Lullymore Heritage and Discovery Park is a social enterprise day visitor attraction offering over 60 acres of serene woodland and peatland trails, in Ireland’s most famous peatland, the Bog of Allen in West Kildare. The Park is a key resource in the region, providing a range of experiences such as education on peatland biodiversity and history, as well as leisure and play. The facility caters to visitors of all ages, school tours at pre-school, primary, and secondary level, language schools, families, corporate events, and international tour groups. Lullymore Heritage and Discovery Park is a national award-winning enterprise (ITIA Best Environmental Tourism Innovation 2017) and attracts over 50,000 visitors annually.

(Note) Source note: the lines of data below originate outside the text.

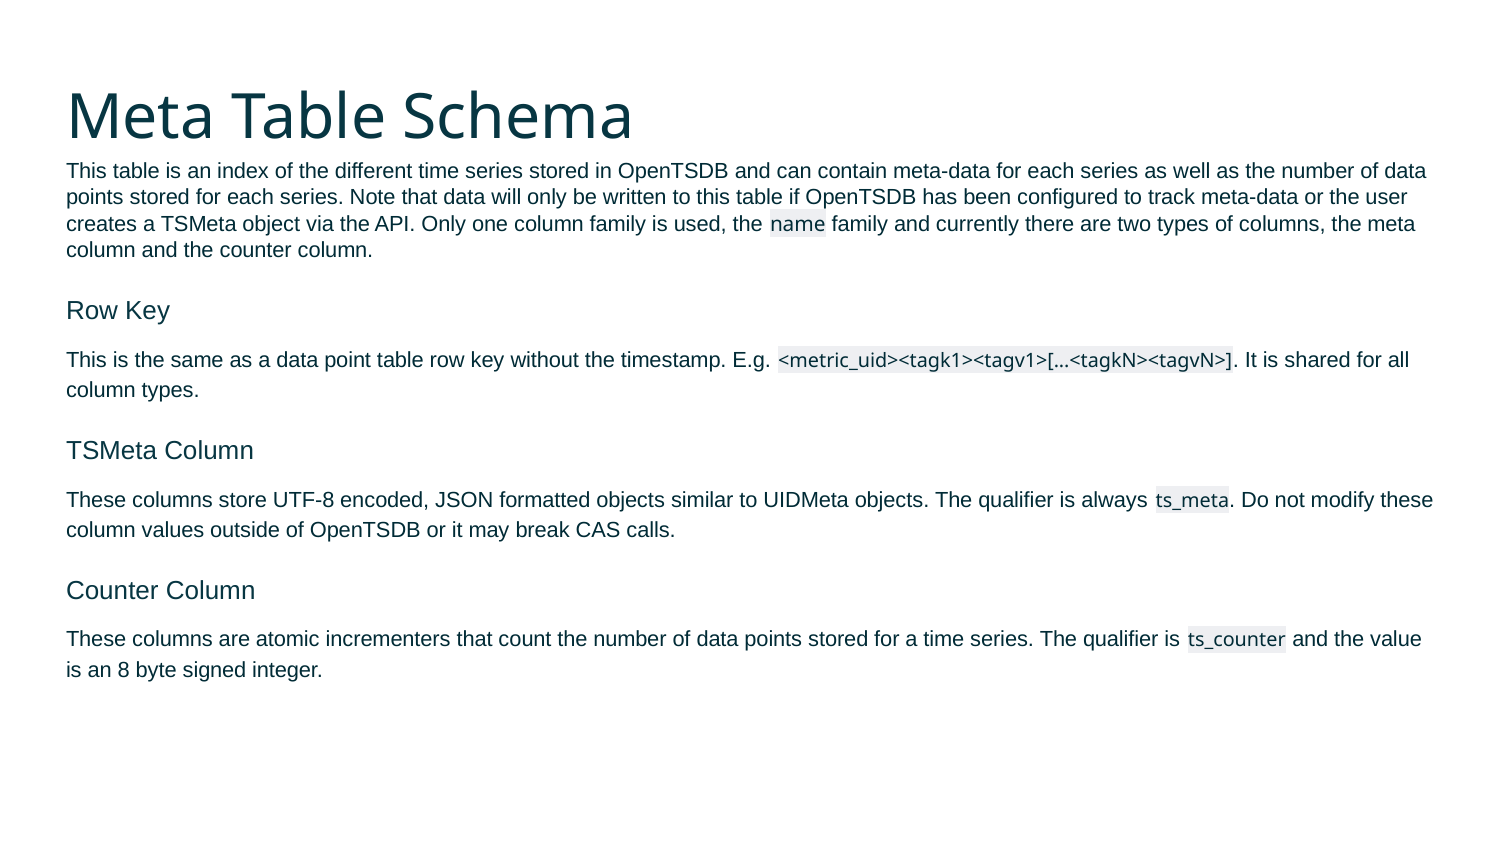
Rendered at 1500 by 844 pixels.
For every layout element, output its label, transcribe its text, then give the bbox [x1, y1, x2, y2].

title Meta Table Schema This table is an index of the different time series stored in OpenTSDB and can contain meta-data for each series as well as the number of data points stored for each series. Note that data will only be written to this table if OpenTSDB has been configured to track meta-data or the user creates a TSMeta object via the API. Only one column family is used, the name family and currently there are two types of columns, the meta column and the counter column. Row Key This is the same as a data point table row key without the timestamp. E.g. <metric_uid><tagk1><tagv1>[...<tagkN><tagvN>]. It is shared for all column types. TSMeta Column These columns store UTF-8 encoded, JSON formatted objects similar to UIDMeta objects. The qualifier is always ts_meta. Do not modify these column values outside of OpenTSDB or it may break CAS calls. Counter Column These columns are atomic incrementers that count the number of data points stored for a time series. The qualifier is ts_counter and the value is an 8 byte signed integer. [51, 49, 1449, 178]
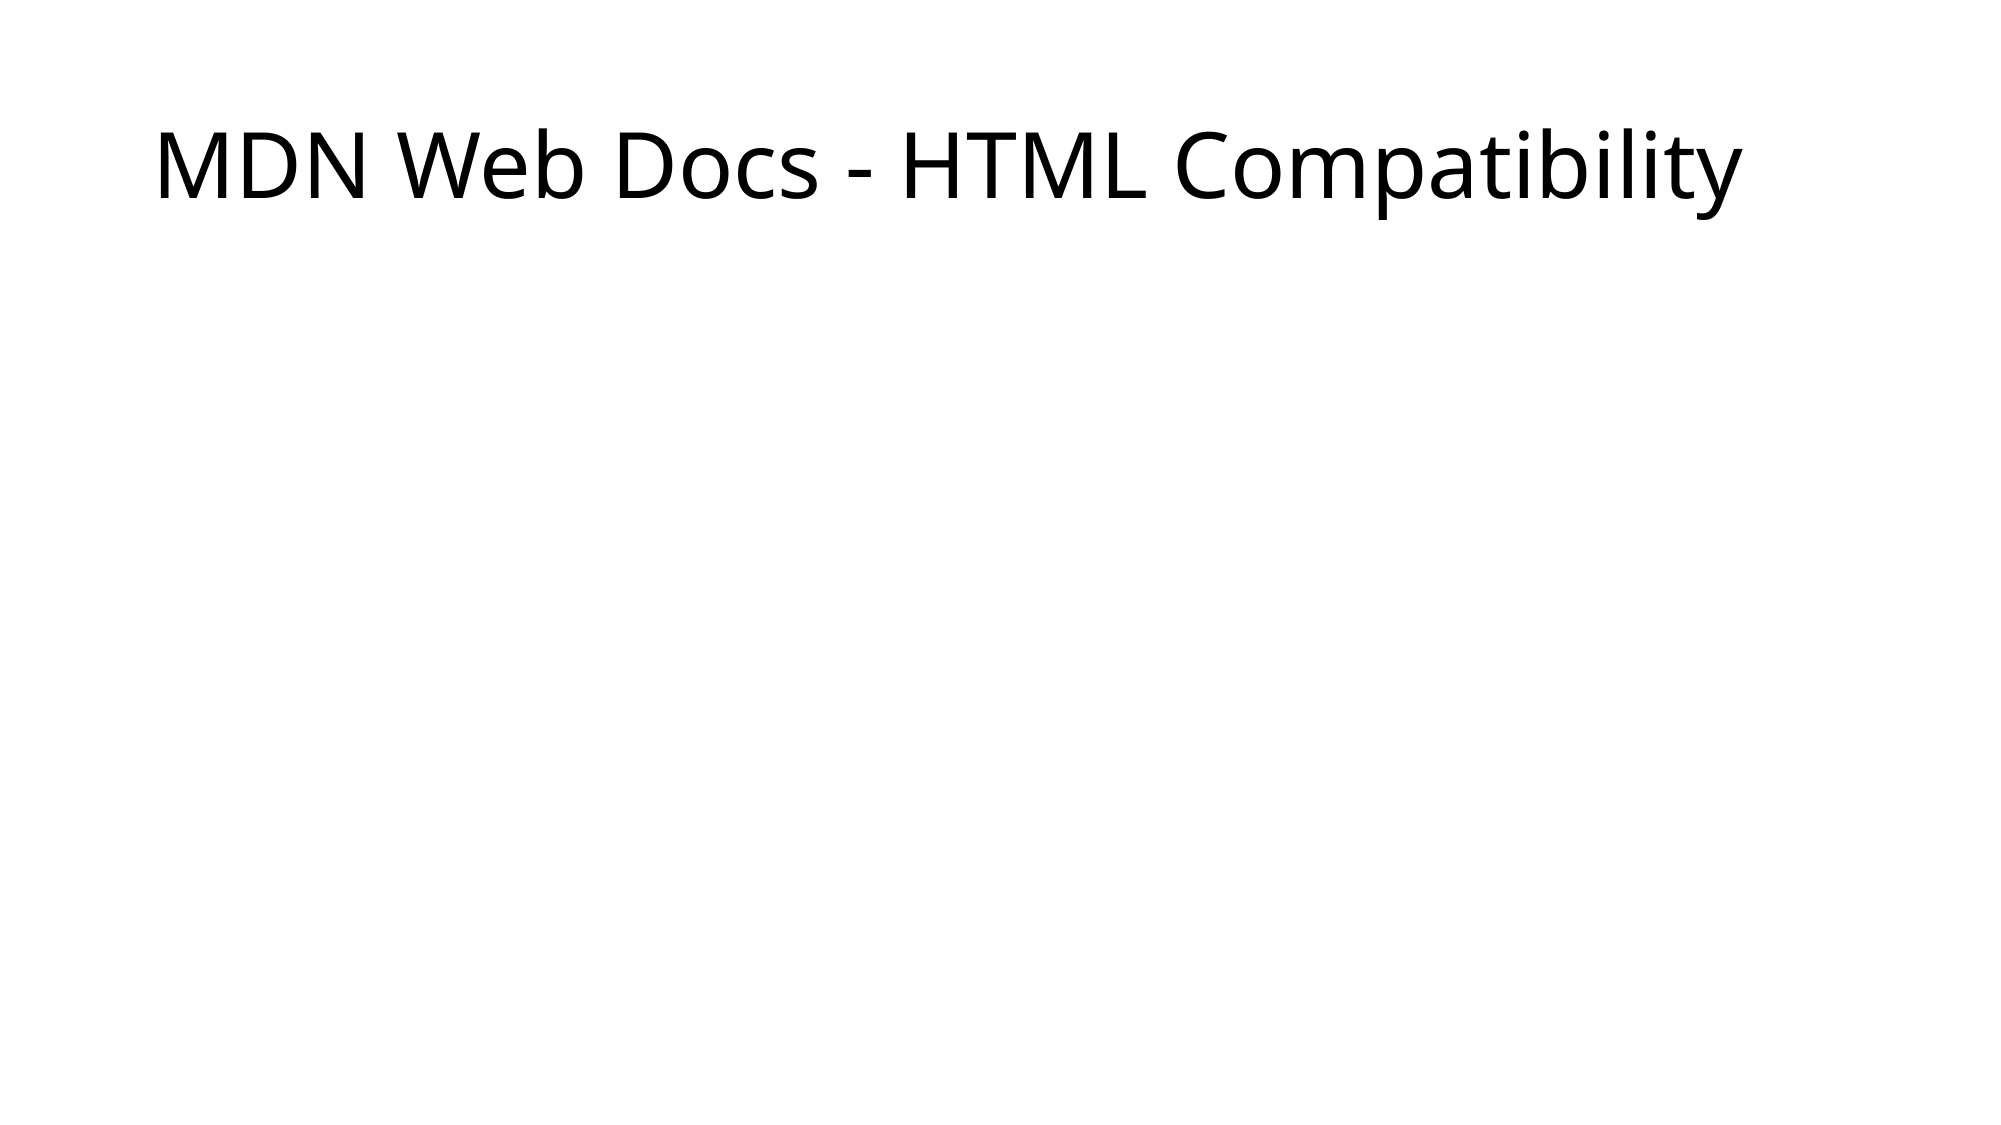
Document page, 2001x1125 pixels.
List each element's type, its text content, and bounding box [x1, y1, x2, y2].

title MDN Web Docs - HTML Compatibility [137, 59, 1863, 278]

About Umeras Peatland Park

Umeras bog is approximately 750 acres, comprised of 650 acres of cut-away bog, 40 acres of raised bog, and 60 acres of birch woodland, drains, bog railway, and a works yard located near the Grand Canal between Monasterevin and Rathangan. The objective of local community group Umeras Community Development is to transform Umeras Bog into a peatlands park as a local and tourist amenity. We believe that a Peatlands Park will bring tourists to Monasterevin and Rathangan, which combined with the Blueway and Ballykelly Mills Distillery will rejuvenate the local economy. The Peatlands Park would create direct employment in building and managing the park, and indirectly, by creating demand for cafés, shops, bike hire, accommodation, etc. in Monasterevin and Rathangan.

About Wild Kildare

Wild Kildare is a voluntary group with the aim of promoting, enhancing and protecting the wildlife and biodiversity of Co. Kildare.

About Kildare Bat Group

Kildare Bat Group was launched in 2011, and with the encouragement and support of Bat Conservation Ireland, a Heritage Grant via Kildare County Council, and a committed team of local volunteers, has been going from strength to strength. We are members of Bat Conservation Ireland with a particular interest in Kildare’s bats.